Por isso digo: reabilitar pode não ser voltar a andar. Pode ser voltar a dançar. Mesmo com passos diferentes.
Ainda assim, sei que o nosso trabalho tem pouca visibilidade. Muitos dos nossos resultados não são “medidos” nos sistemas de saúde. E aquilo que não aparece nos números, parece não existir para quem decide políticas públicas. É como se todos os dias construíssemos pontes… mas os mapas oficiais não as desenhassem.
Veja-se o exemplo do Sr. Manuel: após uma cirurgia e ventilação mecânica, foi acompanhado de perto por um enfermeiro de reabilitação que lhe devolveu uma respiração eficaz e preveniu complicações graves. Mas esse cuidado não entrou em nenhuma estatística. Para os números, nunca aconteceu.
Num país envelhecido, com mais doenças crónicas, e num mundo marcado por novas crises — até guerras que parecem cada vez mais próximas — podemos continuar invisíveis? A resposta é clara: não podemos.
O envelhecimento populacional traz consigo fragilidade, quedas, dependência. Aqui, o enfermeiro de reabilitação atua não apenas a recuperar funções perdidas, mas a prevenir incapacidades, a manter autonomia, a ajudar as pessoas a viver em casa, próximas da família, com qualidade de vida.
As doenças crónicas multiplicam-se: AVC, insuficiência cardíaca, DPOC, diabetes, cancro. A reabilitação não é um luxo para estes doentes — é uma necessidade. Porque não basta sobreviver à doença. É preciso reaprender a viver com ela. É aqui que entramos, facilitando adaptação, autocuidado, esperança. Mas não esqueçamos: só há reabilitação se as pessoas aceitarem e desejarem esse caminho, e se nós, enfermeiros, acreditarmos verdadeiramente que podemos contribuir para uma vida melhor, para a pessoa e para a sua família.

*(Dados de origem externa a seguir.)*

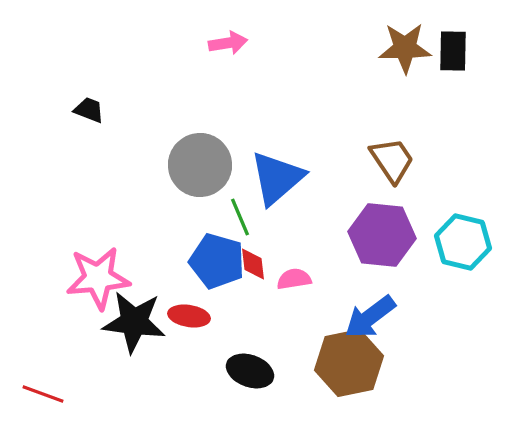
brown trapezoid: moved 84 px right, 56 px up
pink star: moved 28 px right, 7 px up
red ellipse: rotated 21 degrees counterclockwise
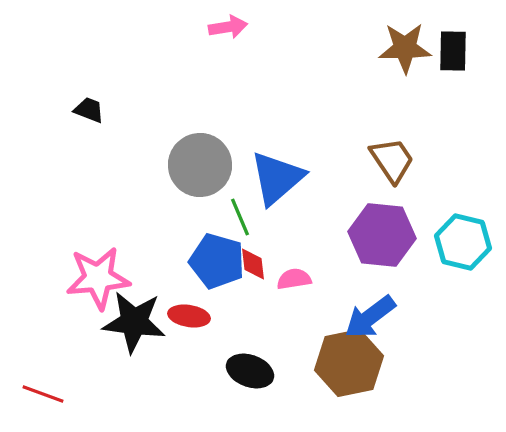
pink arrow: moved 16 px up
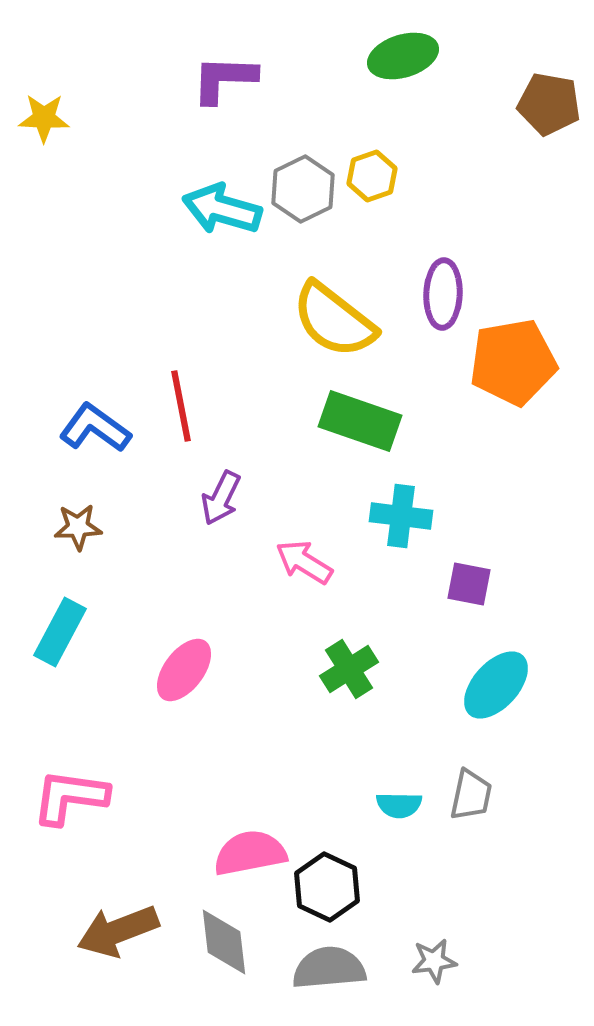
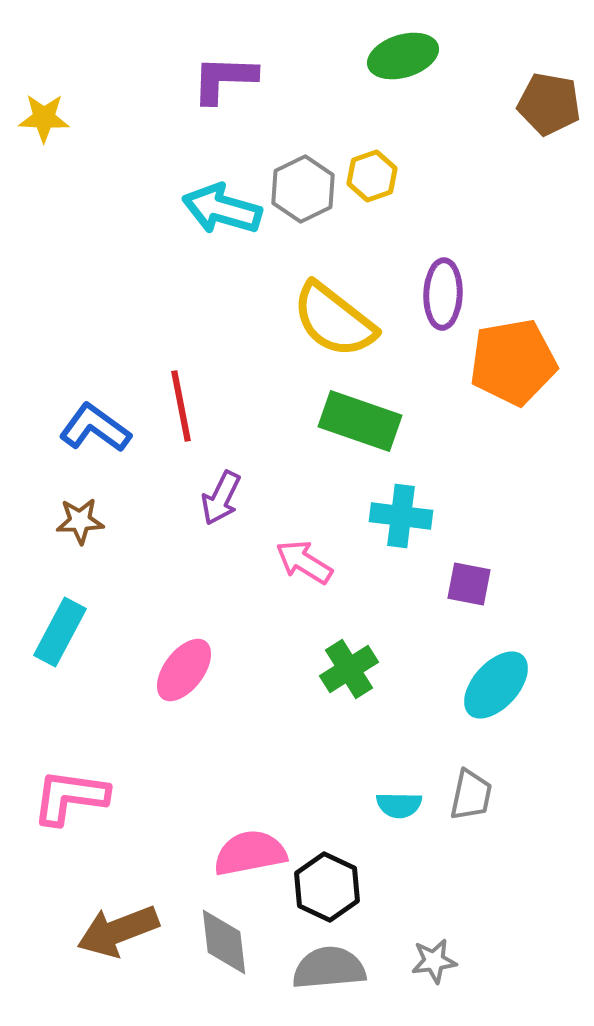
brown star: moved 2 px right, 6 px up
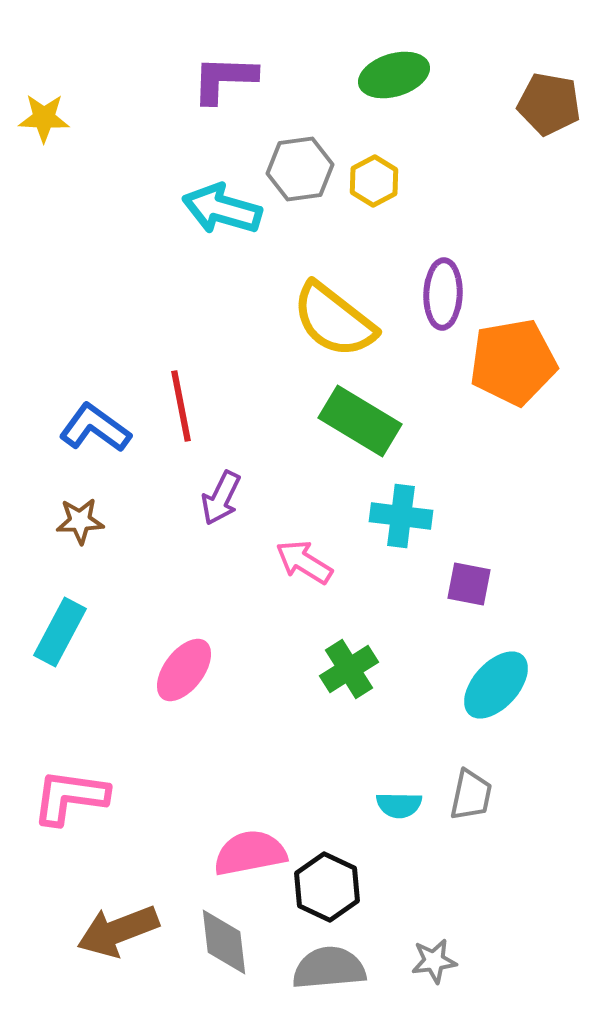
green ellipse: moved 9 px left, 19 px down
yellow hexagon: moved 2 px right, 5 px down; rotated 9 degrees counterclockwise
gray hexagon: moved 3 px left, 20 px up; rotated 18 degrees clockwise
green rectangle: rotated 12 degrees clockwise
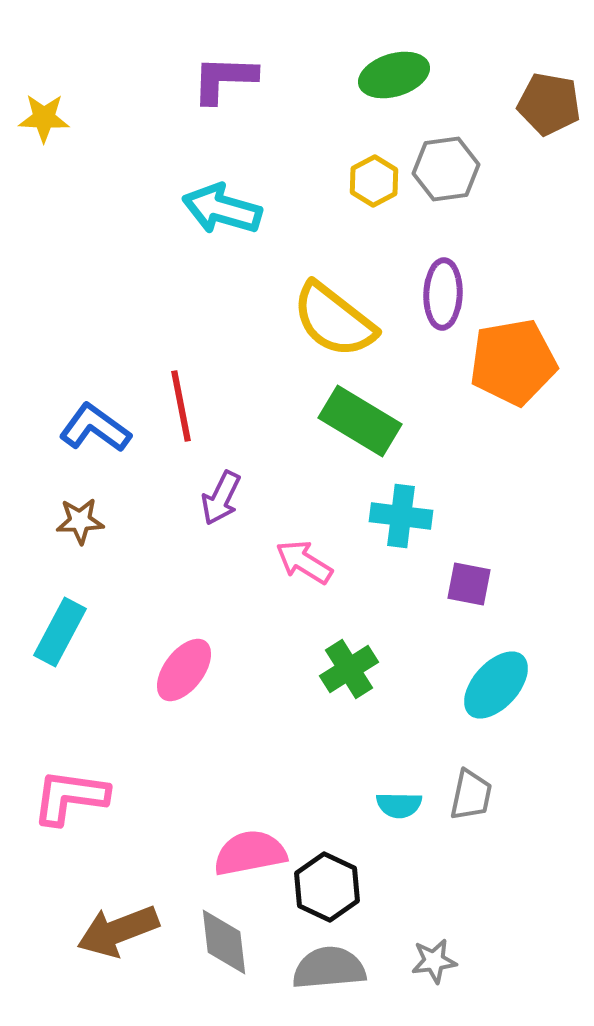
gray hexagon: moved 146 px right
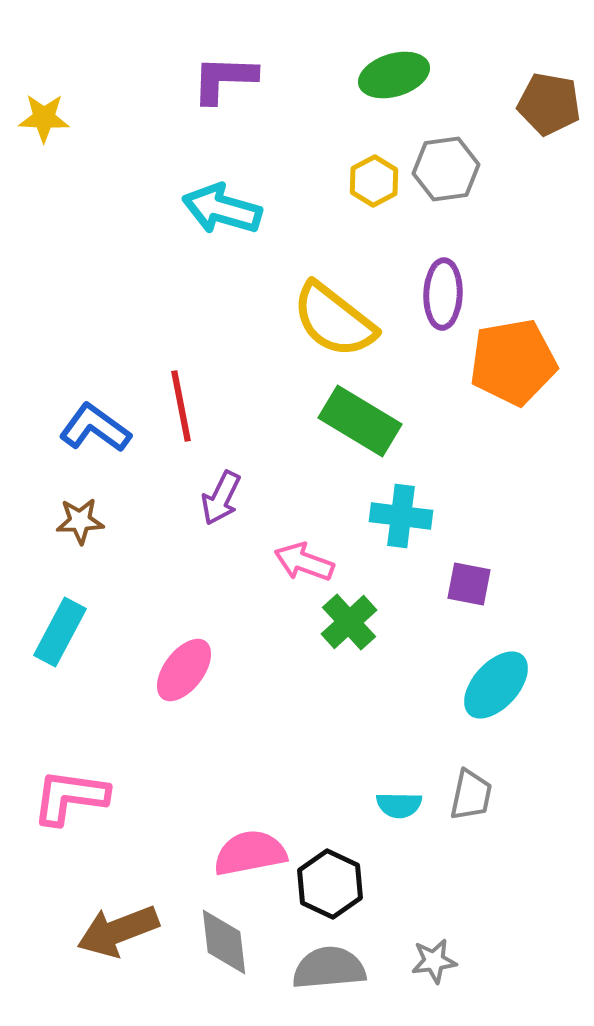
pink arrow: rotated 12 degrees counterclockwise
green cross: moved 47 px up; rotated 10 degrees counterclockwise
black hexagon: moved 3 px right, 3 px up
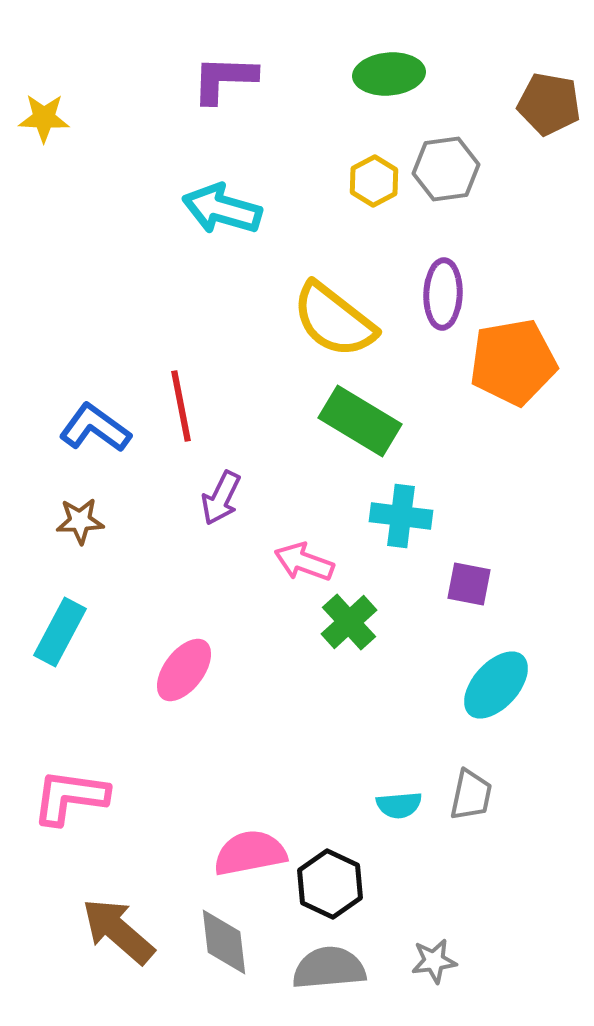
green ellipse: moved 5 px left, 1 px up; rotated 12 degrees clockwise
cyan semicircle: rotated 6 degrees counterclockwise
brown arrow: rotated 62 degrees clockwise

quando pensamos em crises globais — desde pandemias até cenários de guerra e migração. O papel do enfermeiro de reabilitação torna-se então urgente. Pessoas deslocadas, feridas, amputadas ou fragilizadas encontram em nós profissionais capazes de reconstruir não apenas corpos, mas também dignidade e integração social
A Enfermagem de Reabilitação pode — e deve — ser protagonista na resposta a estes desafios. Porque cada intervenção que devolve autonomia a uma pessoa representa também alívio para famílias, sustentabilidade para os serviços de saúde e ganho económico para a sociedade.
Gostaria de partilhar que sou enfermeira de reabilitação num Hospital de Dia de Oncologia. Muitos pensam que reabilitação e quimioterapia não combinam. Mas é precisamente aí que a reabilitação faz sentido.
O doente oncológico precisa de orientação em exercício, adaptação e autocuidado. Nesse espaço, o enfermeiro deixa de ser apenas técnico: torna-se educador e facilitador da inclusão, ajudando a pessoa a redescobrir-se para além da doença e a recuperar dignidade e futuro. Ao reabilitar o olhar sobre si própria, transforma também o olhar dos outros — que deixam de ver apenas o cancro e voltam a ver a pessoa.
Mas precisamos de mais. Precisamos de investigação sólida e inovadora, capaz de abrir novos rumos. A ciência em Enfermagem de Reabilitação não pode repetir fórmulas antigas. Temos de ousar criar paradigmas que deem visibilidade e impacto. No fundo, a reabilitação só acontece quando a pessoa quer recomeçar — e quando nós, enfermeiros, acreditamos no caminho e usamos as nossas competências para transformar vidas.
O futuro da Enfermagem de Reabilitação depende de muitos fatores. Depende de como a sociedade olha para nós, mas sobretudo de como nós, enfermeiros de reabilitação, nos perspetivamos no mundo atual e no âmbito da nossa prática.
Que profissionais queremos ser? Aqueles que apenas treinam movimentos? Ou aqueles que impactam vidas, que ajudam pessoas a reescrever a sua própria história?
Sejamos fiéis ao que nos trouxe até esta profissão: a capacidade de cuidar de forma holística, de olhar a pessoa no seu todo, em cada fase da vida. Façamos da reabilitação a verdadeira capacitação da pessoa e da família. Esse é o compromisso que nos distingue e que dará rumo ao futuro da especialidade.